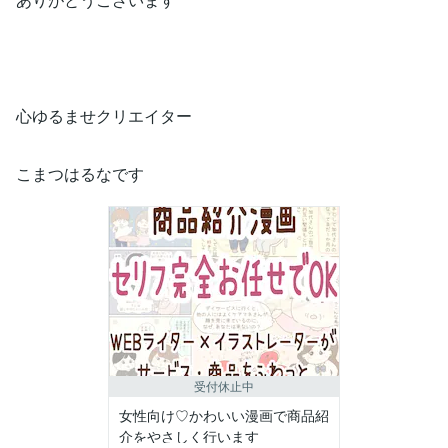
心ゆるませクリエイター
こまつはるなです
受付休止中
女性向け♡かわいい漫画で商品紹
介をやさしく行います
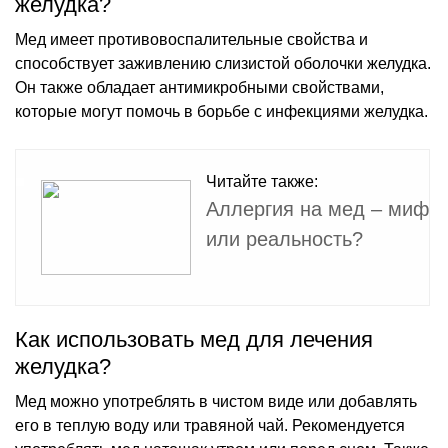
желудка?
Мед имеет противовоспалительные свойства и
способствует заживлению слизистой оболочки желудка.
Он также обладает антимикробными свойствами,
которые могут помочь в борьбе с инфекциями желудка.
Читайте также:
Аллергия на мед – миф
или реальность?
Как использовать мед для лечения
желудка?
Мед можно употреблять в чистом виде или добавлять
его в теплую воду или травяной чай. Рекомендуется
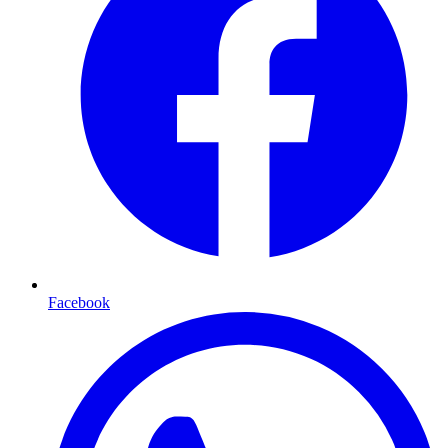
Facebook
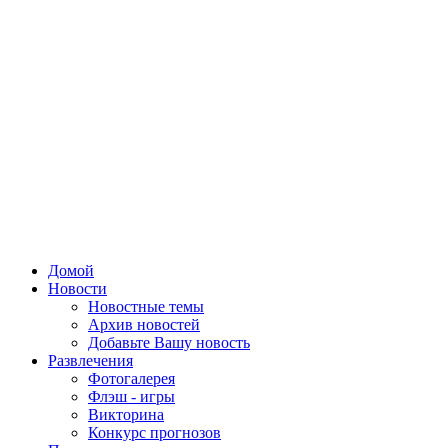
Домой
Новости
Новостные темы
Архив новостей
Добавьте Вашу новость
Развлечения
Фотогалерея
Флэш - игры
Викторина
Конкурс прогнозов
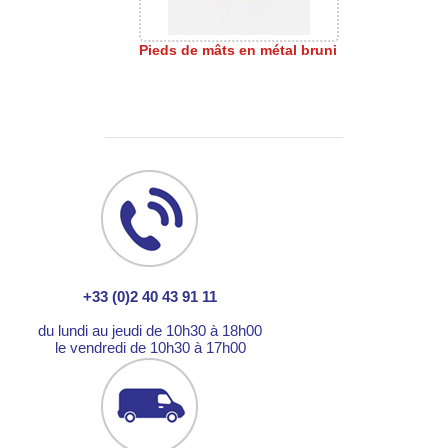
Pieds de mâts en métal bruni
+33 (0)2 40 43 91 11
du lundi au jeudi de 10h30 à 18h00
le vendredi de 10h30 à 17h00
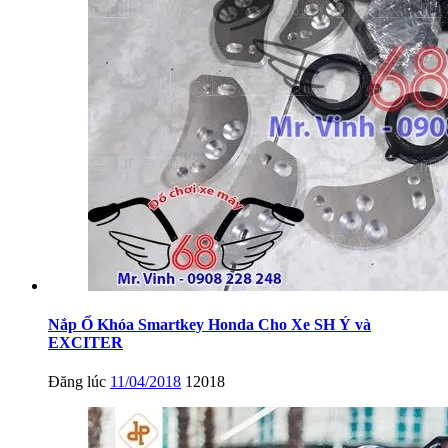
Nắp Ổ Khóa Smartkey Honda Cho Xe SH Ý và
EXCITER
Đăng lúc
11/04/2018
12018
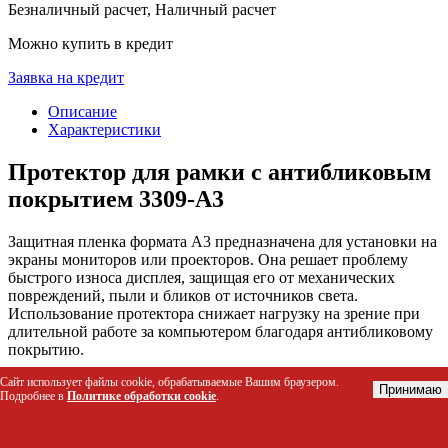
Безналичный расчет, Наличный расчет
Можно купить в кредит
Заявка на кредит
Описание
Характеристики
Протектор для рамки с антибликовым
покрытием 3309-A3
Защитная пленка формата А3 предназначена для установки на
экраны мониторов или проекторов. Она решает проблему
быстрого износа дисплея, защищая его от механических
повреждений, пыли и бликов от источников света.
Использование протектора снижает нагрузку на зрение при
длительной работе за компьютером благодаря антибликовому
покрытию.
Сайт использует файлы cookie, обрабатываемые Вашим браузером.
Кому подойдет этот товар
Принимаю
Подробнее в
Политике обработки cookie
.
Офисным сотрудникам и бухгалтерам, работающим с
документами формата А3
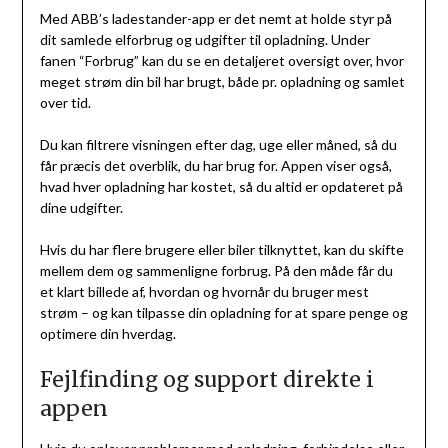
Med ABB’s ladestander-app er det nemt at holde styr på
dit samlede elforbrug og udgifter til opladning. Under
fanen “Forbrug” kan du se en detaljeret oversigt over, hvor
meget strøm din bil har brugt, både pr. opladning og samlet
over tid.
Du kan filtrere visningen efter dag, uge eller måned, så du
får præcis det overblik, du har brug for. Appen viser også,
hvad hver opladning har kostet, så du altid er opdateret på
dine udgifter.
Hvis du har flere brugere eller biler tilknyttet, kan du skifte
mellem dem og sammenligne forbrug. På den måde får du
et klart billede af, hvordan og hvornår du bruger mest
strøm – og kan tilpasse din opladning for at spare penge og
optimere din hverdag.
Fejlfinding og support direkte i
appen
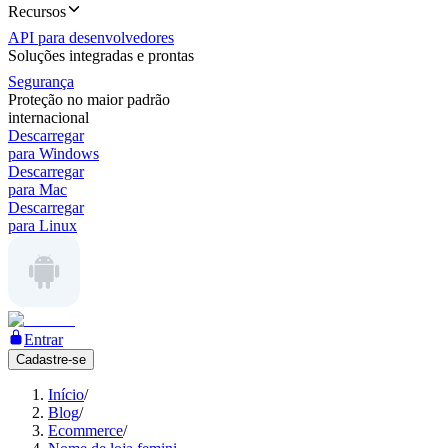
Recursos
API para desenvolvedores
Soluções integradas e prontas
Segurança
Proteção no maior padrão
internacional
Descarregar
para Windows
Descarregar
para Mac
Descarregar
para Linux
Entrar
Cadastre-se
Início
/
Blog
/
Ecommerce
/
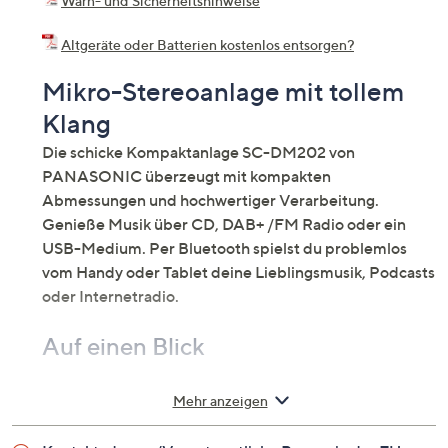
Warn- und Sicherheitshinweise
Altgeräte oder Batterien kostenlos entsorgen?
Mikro-Stereoanlage mit tollem
Klang
Die schicke Kompaktanlage SC-DM202 von
PANASONIC überzeugt mit kompakten
Abmessungen und hochwertiger Verarbeitung.
Genieße Musik über CD, DAB+ /FM Radio oder ein
USB-Medium. Per Bluetooth spielst du problemlos
vom Handy oder Tablet deine Lieblingsmusik, Podcasts
oder Internetradio.
Auf einen Blick
Kompakte Mikro-Stereoanlage
Mehr anzeigen
DAB+ /FM Radio (je 30 Stationsspeicher)
CD-Player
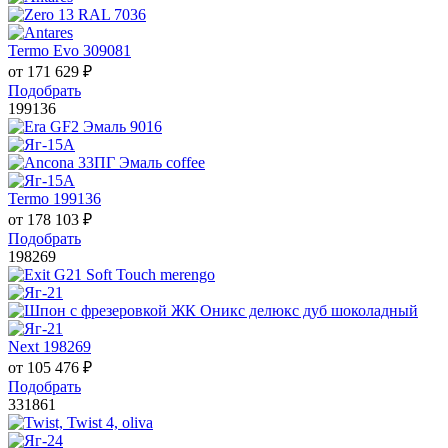
Termo Evo 309081
от
171 629
₽
Подобрать
199136
Termo 199136
от
178 103
₽
Подобрать
198269
Next 198269
от
105 476
₽
Подобрать
331861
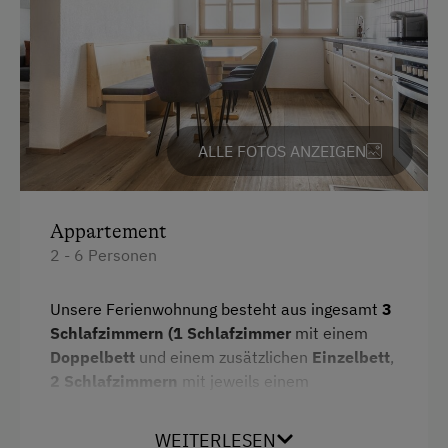
Kinder-Ausstattung
Baby- und Kleinkinderausstattung
Kinder sind willkommen
ALLE FOTOS ANZEIGEN
Kinderspielplatz
Spielhaus
Appartement
Spielzeug
2 - 6 Personen
Ausstattung der Wohneinheit
Unsere Ferienwohnung besteht aus ingesamt
3
Bettwäsche vorhanden
Schlafzimmern (1 Schlafzimmer
mit einem
Doppelbett
und einem zusätzlichen
Einzelbett
,
Ferienwohnung ebenerdig
2 Schlafzimmern
mit jeweils einem
Geschirr vorhanden
Einzelbett),
einem
Badezimmer
mit Dusche
und einem
WC extra
und einem
Wohn-
Gästeküche
WEITERLESEN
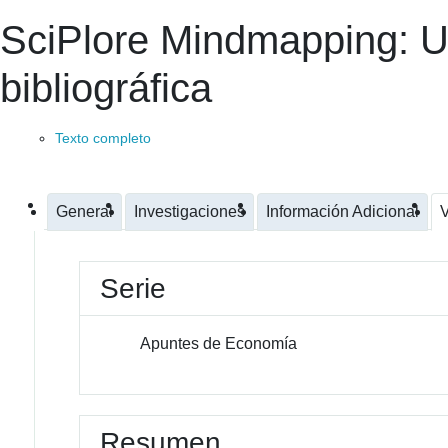
SciPlore Mindmapping: Un
bibliográfica
Texto completo
General
Investigaciones
Información Adicional
V
Serie
Apuntes de Economía
Resumen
++++++++++
> **Opdrachtdoel**:
Orden alsjeblieft alles vanaf de regel met "Kinder-Ausstattung" tot en met het einde van de records als een JSON-lijst van strings, met één string per regel en zonder lege regels. Laat de afbeeldingen uit het antwoord weg.

> **Resultaat**:
[
  "Kinder-Ausstattung",
  "Baby- und Kleinkinderausstattung",
  "Kinder sind willkommen",
  "ALLE FOTOS ANZEIGEN",
  "Kinderspielplatz",
  "Spielhaus",
  "Appartement",
  "Spielzeug",
  "2 - 6 Personen",
  "Ausstattung der Wohneinheit",
  "Unsere Ferienwohnung besteht aus ingesamt",
  "3",
  "Bettwäsche vorhanden",
  "Schlafzimmern (1 Schlafzimmer",
  "mit einem",
  "Doppelbett",
  "und einem zusätzlichen",
  "Einzelbett",
  ",",
  "Ferienwohnung ebenerdig",
  "2 Schlafzimmern",
  "mit jeweils einem",
  "Geschirr vorhanden",
  "Einzelbett),",
  "einem",
  "Badezimmer",
  "mit Dusche",
  "und einem",
  "WC extra",
  "und einem",
  "Wohn-",
  "Gästeküche",
  "WEITERLESEN",
  "SciPlore Mindmapping: Un",
  "bibliográfica",
  "Texto completo",
  "General",
  "Investigaciones",
  "Información Adicional",
  "V",
  "Serie",
  "Apuntes de Economía",
  "Resumen"
]